Nearly 40 percent of adults in the U.S. say they don’t get enough sleep.


On paper, it seems like it would be hard to compete with someone who is part of the “sleepless elite,” and able to function on only a handful of hours per day, especially if it allows them to clock extra hours in the office, or log more facetime with the boss. But the reality is getting adequate sleep gives you the edge because a rested brain allows for better memory retention, the ability to make quick decisions, motivation and mood. When you’re not well rested, the odds of being able to rise above the rest and make valid arguments — perhaps even for things like a raise or vacation time — dwindle.

Studies also show that when you’ve been awake for 17 hours, the impact on your cognitive functioning is the equivalent to a blood alcohol level of 0.5 percent.

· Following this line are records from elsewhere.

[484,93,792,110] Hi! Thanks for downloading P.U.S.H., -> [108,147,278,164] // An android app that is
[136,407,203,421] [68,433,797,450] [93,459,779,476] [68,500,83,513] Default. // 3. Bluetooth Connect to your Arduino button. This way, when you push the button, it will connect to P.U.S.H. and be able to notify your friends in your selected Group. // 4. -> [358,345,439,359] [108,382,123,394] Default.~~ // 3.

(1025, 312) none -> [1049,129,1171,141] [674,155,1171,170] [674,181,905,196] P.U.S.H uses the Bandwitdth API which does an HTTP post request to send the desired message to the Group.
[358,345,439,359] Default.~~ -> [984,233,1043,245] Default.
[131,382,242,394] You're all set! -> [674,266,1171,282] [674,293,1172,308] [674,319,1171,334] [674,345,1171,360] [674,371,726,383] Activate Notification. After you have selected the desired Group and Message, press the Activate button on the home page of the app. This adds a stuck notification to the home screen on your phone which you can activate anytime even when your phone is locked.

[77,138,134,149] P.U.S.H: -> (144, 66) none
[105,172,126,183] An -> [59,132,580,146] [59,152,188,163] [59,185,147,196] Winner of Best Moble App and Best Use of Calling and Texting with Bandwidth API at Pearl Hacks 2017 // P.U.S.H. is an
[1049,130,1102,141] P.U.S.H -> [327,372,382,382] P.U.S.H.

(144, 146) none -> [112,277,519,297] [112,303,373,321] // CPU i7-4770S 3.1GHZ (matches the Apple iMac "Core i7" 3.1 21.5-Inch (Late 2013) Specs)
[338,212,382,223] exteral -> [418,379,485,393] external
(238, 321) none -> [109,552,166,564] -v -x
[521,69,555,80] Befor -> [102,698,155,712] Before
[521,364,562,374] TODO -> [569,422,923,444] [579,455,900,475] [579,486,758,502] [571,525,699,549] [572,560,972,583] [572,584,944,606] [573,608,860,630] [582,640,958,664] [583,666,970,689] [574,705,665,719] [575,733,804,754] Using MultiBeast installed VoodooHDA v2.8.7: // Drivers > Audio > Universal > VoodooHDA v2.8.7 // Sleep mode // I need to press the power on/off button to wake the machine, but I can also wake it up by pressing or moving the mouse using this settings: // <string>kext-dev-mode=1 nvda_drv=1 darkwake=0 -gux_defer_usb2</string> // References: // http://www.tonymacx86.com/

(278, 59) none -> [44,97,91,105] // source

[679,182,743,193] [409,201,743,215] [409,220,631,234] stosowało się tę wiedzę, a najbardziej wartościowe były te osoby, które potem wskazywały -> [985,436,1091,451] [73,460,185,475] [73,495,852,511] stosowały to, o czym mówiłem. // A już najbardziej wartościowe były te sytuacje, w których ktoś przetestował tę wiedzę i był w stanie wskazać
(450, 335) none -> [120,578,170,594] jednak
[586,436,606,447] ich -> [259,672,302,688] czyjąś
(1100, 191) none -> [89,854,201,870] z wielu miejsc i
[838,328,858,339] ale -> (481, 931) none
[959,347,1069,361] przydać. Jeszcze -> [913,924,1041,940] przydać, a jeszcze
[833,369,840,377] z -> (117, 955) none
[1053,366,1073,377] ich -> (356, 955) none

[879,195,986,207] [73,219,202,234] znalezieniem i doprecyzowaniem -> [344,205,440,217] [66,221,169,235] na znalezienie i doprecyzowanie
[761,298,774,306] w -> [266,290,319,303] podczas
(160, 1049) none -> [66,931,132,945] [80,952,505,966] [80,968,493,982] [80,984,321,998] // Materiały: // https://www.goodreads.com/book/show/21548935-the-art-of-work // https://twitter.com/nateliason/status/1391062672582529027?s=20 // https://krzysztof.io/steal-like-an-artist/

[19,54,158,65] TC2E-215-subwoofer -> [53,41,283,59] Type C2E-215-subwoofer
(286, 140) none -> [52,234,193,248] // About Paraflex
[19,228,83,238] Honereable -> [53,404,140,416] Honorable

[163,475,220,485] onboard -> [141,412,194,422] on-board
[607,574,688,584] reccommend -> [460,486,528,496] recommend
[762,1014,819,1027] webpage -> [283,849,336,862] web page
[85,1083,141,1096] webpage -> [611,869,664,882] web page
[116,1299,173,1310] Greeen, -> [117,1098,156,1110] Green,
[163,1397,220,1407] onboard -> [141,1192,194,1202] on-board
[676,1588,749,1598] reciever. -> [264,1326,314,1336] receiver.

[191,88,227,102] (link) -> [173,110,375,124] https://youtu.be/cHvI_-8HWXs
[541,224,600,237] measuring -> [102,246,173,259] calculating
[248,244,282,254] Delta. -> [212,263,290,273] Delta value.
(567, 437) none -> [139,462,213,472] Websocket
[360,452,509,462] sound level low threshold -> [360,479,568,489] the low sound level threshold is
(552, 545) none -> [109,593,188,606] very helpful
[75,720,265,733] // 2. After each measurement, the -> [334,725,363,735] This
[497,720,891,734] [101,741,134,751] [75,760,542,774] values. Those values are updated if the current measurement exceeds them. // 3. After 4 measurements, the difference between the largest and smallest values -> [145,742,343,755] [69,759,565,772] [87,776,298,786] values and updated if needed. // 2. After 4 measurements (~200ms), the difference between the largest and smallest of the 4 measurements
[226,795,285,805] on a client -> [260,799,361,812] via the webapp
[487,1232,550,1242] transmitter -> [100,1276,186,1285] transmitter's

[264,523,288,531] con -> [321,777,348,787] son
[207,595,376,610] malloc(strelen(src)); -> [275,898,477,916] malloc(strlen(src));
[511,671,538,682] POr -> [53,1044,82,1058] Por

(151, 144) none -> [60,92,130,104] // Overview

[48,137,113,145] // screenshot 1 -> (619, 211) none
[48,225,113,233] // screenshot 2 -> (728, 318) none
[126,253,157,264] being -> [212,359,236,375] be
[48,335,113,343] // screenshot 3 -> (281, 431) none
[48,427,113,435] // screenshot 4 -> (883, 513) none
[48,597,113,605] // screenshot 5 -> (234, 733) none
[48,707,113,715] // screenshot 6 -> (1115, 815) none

As one doctor put it, “You wouldn’t go to work drunk, so don’t go to work tired.”


If the above sounds too familiar and you’re hoping to make a change, consider the following:

  • Make getting enough sleep a priority: Schedule it in the same way you schedule your meetings.
  • Remove your electronics from the bedroom. Using the alarm function on the phone is tempting, but it opens the door to distractions.
  • If getting enough sleep is a work in progress, seek out some sunshine: Getting up and moving alone helps energize the body, but the natural light impacts areas of the brain involved in attention and emotional regulation. In other words, it can help avoid a cranky encounter with a co-worker.